> Task statement: Transcribe the material word for word from its first line through the line containing "Max & Ruby: Back-end", including both of those lines. Omit the pictures from your answer.

> Recorded information:
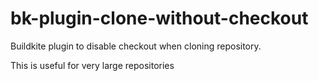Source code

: # bk-plugin-clone-without-checkout

Buildkite plugin to disable checkout when cloning repository.

This is useful for very large repositories
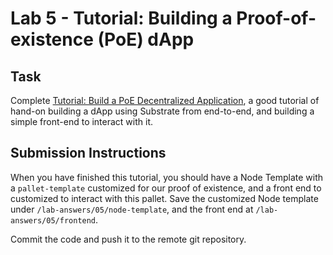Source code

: # Lab 5 - Tutorial: Building a Proof-of-existence (PoE) dApp

## Task

Complete [Tutorial: Build a PoE Decentralized Application](https://substrate.dev/docs/en/tutorials/build-a-dapp/), a good tutorial of hand-on building a dApp using Substrate from end-to-end, and building a simple front-end to interact with it.

## Submission Instructions

When you have finished this tutorial, you should have a Node Template with a `pallet-template` customized for our proof of existence, and a front end to customized to interact with this pallet. Save the customized Node template under `/lab-answers/05/node-template`, and the front end at `/lab-answers/05/frontend`.

Commit the code and push it to the remote git repository.
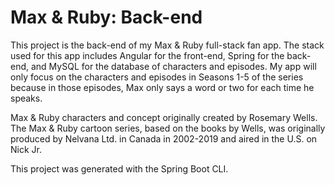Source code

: # Max & Ruby: Back-end

This project is the back-end of my Max & Ruby full-stack fan app. The stack used for this app
includes Angular for the front-end, Spring for the back-end, and MySQL for the database of
characters and episodes. My app will only focus on the characters and episodes in Seasons 1-5 of
the series because in those episodes, Max only says a word or two for each time he speaks.

Max & Ruby characters and concept originally created by Rosemary Wells. The Max & Ruby cartoon
series, based on the books by Wells, was originally produced by Nelvana Ltd. in Canada in 2002-2019
and aired in the U.S. on Nick Jr.

This project was generated with the Spring Boot CLI.
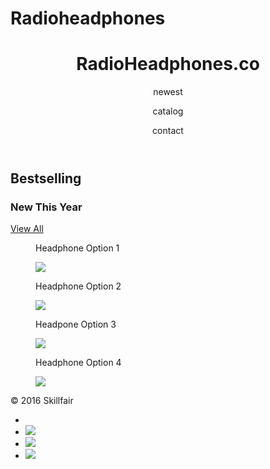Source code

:# Radioheadphones

<!DOCTYPE html>
<html>
<head>
  <title>Radoheadphones.co</title>
  <meta charset="utf-8"/>
  <link rel="stylesheet" href="https://maxcdn.bootstrapcdn.com/bootstrap/3.3.6/css/bootstrap.min.css" integrity="sha384-1q8mTJOASx8j1Au+a5WDVnPi2lkFfwwEAa8hDDdjZlpLegxhjVME1fgjWPGmkzs7" crossorigin="anonymous">
  <link href='https://fonts.googleapis.com/css?family=Roboto:300,400,700' rel='stylesheet' type='text/css'>
  <link rel="stylesheet" type="text/css" href="Radioheadphones/CSS.css">
</head>
<body>

<header class="container">
  <div class="row">
    <h1 class="col-sm-4">RadioHeadphones.co</h1>
    <nav class="col-sm-8 text-right">
      <p>newest</p>
      <p>catalog</p>
      <p>contact</p>
    </nav>
</div>
</header>

<section class="jumbotron">
 <div class="container">
  <div class="row text-center">
   <h2>Bestselling</h2>
   <h3>New This Year</h3>
   <a class="btn btn-primary" href="#" role="button">View All</a>
  </div>
 </div>
</section>

<section class="container">
 <div class="row">
  <figure class="col-sm-6">
   <p>Headphone Option 1</p>
   <img src="https://s3.amazonaws.com/codecademy-content/projects/make-a-website/lesson-4/kitchen.jpg"/>
  </figure>
  <figure class="col-sm-6">
   <p>Headphone Option 2</p>
   <img src="https://s3.amazonaws.com/codecademy-content/projects/make-a-website/lesson-4/woodwork.jpg"/>
  </figure>
 </div>
 <div class="row">
  <figure class="col-sm-6">
   <p>Headpone Option 3</p>
   <img src="https://s3.amazonaws.com/codecademy-content/projects/make-a-website/lesson-4/gifts.jpg"/>
  </figure>
  <figure class="col-sm-6">
   <p>Headphone Option 4</p>
   <img src="https://s3.amazonaws.com/codecademy-content/projects/make-a-website/lesson-4/antique.jpg"/>
  </figure>
 </div>
</section>

<footer class="container">
 <div class="row">
  <p class="col-sm-4">&copy 2016 Skillfair</p>
  <ul ckass="col-sm-8">
   <li class="col-sm-1>
    <img src="https://s3.amazonaws.com/codecademy-content/projects/make-a-website/lesson-4/twitter.svg"/>
   </li>
   <li class="col-sm-1">
    <img src="https://s3.amazonaws.com/codecademy-content/projects/make-a-website/lesson-4/facebook.svg"/>
   </li>
   <li class="col-sm-1">
    <img src="https://s3.amazonaws.com/codecademy-content/projects/make-a-website/lesson-4/instagram.svg"/>
   </li>
   <li class="col-sm-1">
    <img src="https://s3.amazonaws.com/codecademy-content/projects/make-a-website/lesson-4/medium.svg"/>
   </li>
  </ul>
 </div>
</footer>

</body>
</html>
</html>
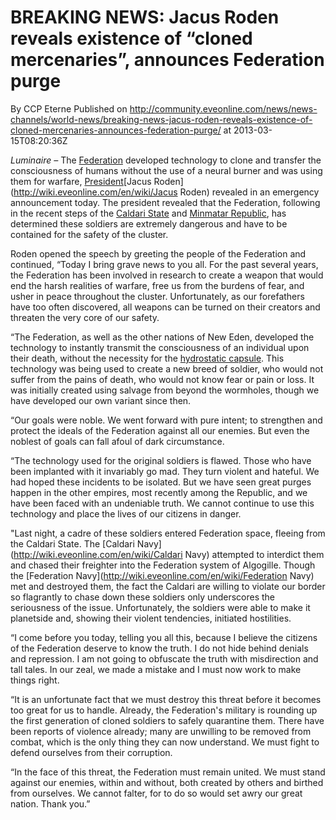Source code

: # BREAKING NEWS: Jacus Roden reveals existence of “cloned mercenaries”, announces Federation purge
By CCP Eterne
Published on http://community.eveonline.com/news/news-channels/world-news/breaking-news-jacus-roden-reveals-existence-of-cloned-mercenaries-announces-federation-purge/ at 2013-03-15T08:20:36Z

_Luminaire –_ The [Federation](http://wiki.eveonline.com/en/wiki/Gallente) developed technology to clone and transfer the consciousness of humans without the use of a neural burner and was using them for warfare, [President](http://wiki.eveonline.com/en/wiki/President)[Jacus Roden](http://wiki.eveonline.com/en/wiki/Jacus Roden) revealed in an emergency announcement today. The president revealed that the Federation, following in the recent steps of the [Caldari State](http://wiki.eveonline.com/en/wiki/Caldari) and [Minmatar Republic](http://wiki.eveonline.com/en/wiki/Minmatar), has determined these soldiers are extremely dangerous and have to be contained for the safety of the cluster.

Roden opened the speech by greeting the people of the Federation and continued, “Today I bring grave news to you all. For the past several years, the Federation has been involved in research to create a weapon that would end the harsh realities of warfare, free us from the burdens of fear, and usher in peace throughout the cluster. Unfortunately, as our forefathers have too often discovered, all weapons can be turned on their creators and threaten the very core of our safety.

“The Federation, as well as the other nations of New Eden, developed the technology to instantly transmit the consciousness of an individual upon their death, without the necessity for the [hydrostatic capsule](http://wiki.eveonline.com/en/wiki/Capsule (Lore)). This technology was being used to create a new breed of soldier, who would not suffer from the pains of death, who would not know fear or pain or loss. It was initially created using salvage from beyond the wormholes, though we have developed our own variant since then.

“Our goals were noble. We went forward with pure intent; to strengthen and protect the ideals of the Federation against all our enemies. But even the noblest of goals can fall afoul of dark circumstance.

“The technology used for the original soldiers is flawed. Those who have been implanted with it invariably go mad. They turn violent and hateful. We had hoped these incidents to be isolated. But we have seen great purges happen in the other empires, most recently among the Republic, and we have been faced with an undeniable truth. We cannot continue to use this technology and place the lives of our citizens in danger.

"Last night, a cadre of these soldiers entered Federation space, fleeing from the Caldari State. The [Caldari Navy](http://wiki.eveonline.com/en/wiki/Caldari Navy) attempted to interdict them and chased their freighter into the Federation system of Algogille. Though the [Federation Navy](http://wiki.eveonline.com/en/wiki/Federation Navy) met and destroyed them, the fact the Caldari are willing to violate our border so flagrantly to chase down these soldiers only underscores the seriousness of the issue. Unfortunately, the soldiers were able to make it planetside and, showing their violent tendencies, initiated hostilities.

“I come before you today, telling you all this, because I believe the citizens of the Federation deserve to know the truth. I do not hide behind denials and repression. I am not going to obfuscate the truth with misdirection and tall tales. In our zeal, we made a mistake and I must now work to make things right.

“It is an unfortunate fact that we must destroy this threat before it becomes too great for us to handle. Already, the Federation's military is rounding up the first generation of cloned soldiers to safely quarantine them. There have been reports of violence already; many are unwilling to be removed from combat, which is the only thing they can now understand. We must fight to defend ourselves from their corruption.

“In the face of this threat, the Federation must remain united. We must stand against our enemies, within and without, both created by others and birthed from ourselves. We cannot falter, for to do so would set awry our great nation. Thank you.”

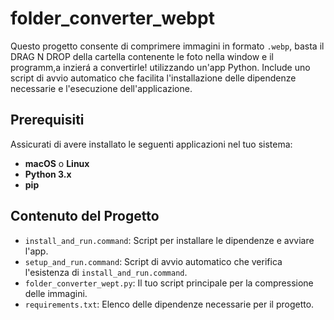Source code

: # folder_converter_webpt
Questo progetto consente di comprimere immagini in formato `.webp`, basta il DRAG N DROP della cartella contenente le foto nella window e il programm,a inzierá a convertirle!  utilizzando un'app Python. Include uno script di avvio automatico che facilita l'installazione delle dipendenze necessarie e l'esecuzione dell'applicazione.

## Prerequisiti

Assicurati di avere installato le seguenti applicazioni nel tuo sistema:

- **macOS** o **Linux**
- **Python 3.x**
- **pip**

## Contenuto del Progetto

- `install_and_run.command`: Script per installare le dipendenze e avviare l'app.
- `setup_and_run.command`: Script di avvio automatico che verifica l'esistenza di `install_and_run.command`.
- `folder_converter_wept.py`: Il tuo script principale per la compressione delle immagini.
- `requirements.txt`: Elenco delle dipendenze necessarie per il progetto.

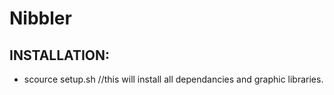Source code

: # Nibbler

## INSTALLATION:
* scource setup.sh //this will install all dependancies and graphic libraries.
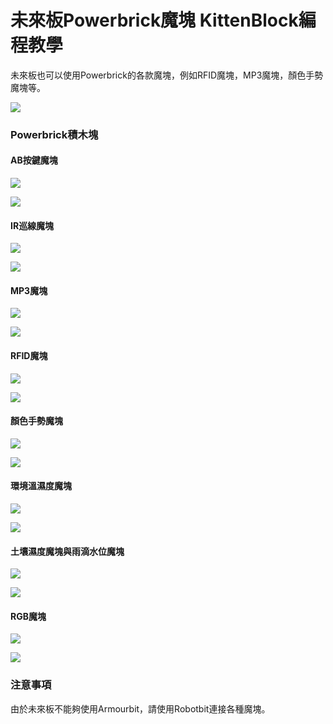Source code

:# 未來板Powerbrick魔塊 KittenBlock編程教學

未來板也可以使用Powerbrick的各款魔塊，例如RFID魔塊，MP3魔塊，顏色手勢魔塊等。

![](https://kittenbothk.readthedocs.io/en/latest/\_images/kbbanner10.png)

### Powerbrick積木塊

#### AB按鍵魔塊

![](https://kittenbothk.readthedocs.io/en/latest/\_images/pw\_buttons.png)

![](https://kittenbothk.readthedocs.io/en/latest/\_images/pw\_buttons\_code.png)

#### IR巡線魔塊

![](https://kittenbothk.readthedocs.io/en/latest/\_images/pw\_linefollow.png)

![](https://kittenbothk.readthedocs.io/en/latest/\_images/pw\_linefollow\_code.png)

#### MP3魔塊

![](https://kittenbothk.readthedocs.io/en/latest/\_images/pw\_mp3.png)

![](https://kittenbothk.readthedocs.io/en/latest/\_images/pw\_mp3\_code.png)

#### RFID魔塊

![](https://kittenbothk.readthedocs.io/en/latest/\_images/pw\_rfid.png)

![](https://kittenbothk.readthedocs.io/en/latest/\_images/pw\_rfid\_code.png)

#### 顏色手勢魔塊

![](https://kittenbothk.readthedocs.io/en/latest/\_images/pw\_colorgesture.png)

![](https://kittenbothk.readthedocs.io/en/latest/\_images/pw\_colorgesture\_code.png)

#### 環境溫濕度魔塊

![](https://kittenbothk.readthedocs.io/en/latest/\_images/pw\_dht11.png)

![](https://kittenbothk.readthedocs.io/en/latest/\_images/pw\_dht11\_code.png)

#### 土壤濕度魔塊與雨滴水位魔塊

![](https://kittenbothk.readthedocs.io/en/latest/\_images/pw\_soil\&water.png)

![](https://kittenbothk.readthedocs.io/en/latest/\_images/pw\_soil\&water\_code.png)

#### RGB魔塊

![](https://kittenbothk.readthedocs.io/en/latest/\_images/pw\_led.png)

![](https://kittenbothk.readthedocs.io/en/latest/\_images/pw\_led\_code.png)

### 注意事項

由於未來板不能夠使用Armourbit，請使用Robotbit連接各種魔塊。
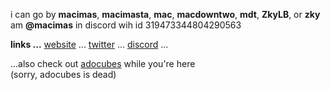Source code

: i can go by **macimas**, **macimasta**, **mac**, **macdowntwo**, **mdt**, **ZkyLB**, or **zky**<br>
am **@macimas** in discord wih id 319473344804290563

**links ...** [website](https://macimas.github.io) ... [twitter](https://twitter.com/macdowntwo) ... [discord](https://www.reddit.com/user/ZkyLB) ...

...also check out [adocubes](http://49.12.190.146:1928/) while you're here<br>
(sorry, adocubes is dead)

> Solved problem:
Source code

: # bk-plugin-clone-without-checkout

Buildkite plugin to disable checkout when cloning repository.

This is useful for very large repositories
Source code

: # Lab 5 - Tutorial: Building a Proof-of-existence (PoE) dApp

## Task

Complete [Tutorial: Build a PoE Decentralized Application](https://substrate.dev/docs/en/tutorials/build-a-dapp/), a good tutorial of hand-on building a dApp using Substrate from end-to-end, and building a simple front-end to interact with it.

## Submission Instructions

When you have finished this tutorial, you should have a Node Template with a `pallet-template` customized for our proof of existence, and a front end to customized to interact with this pallet. Save the customized Node template under `/lab-answers/05/node-template`, and the front end at `/lab-answers/05/frontend`.

Commit the code and push it to the remote git repository.
Source code

: # Max & Ruby: Back-end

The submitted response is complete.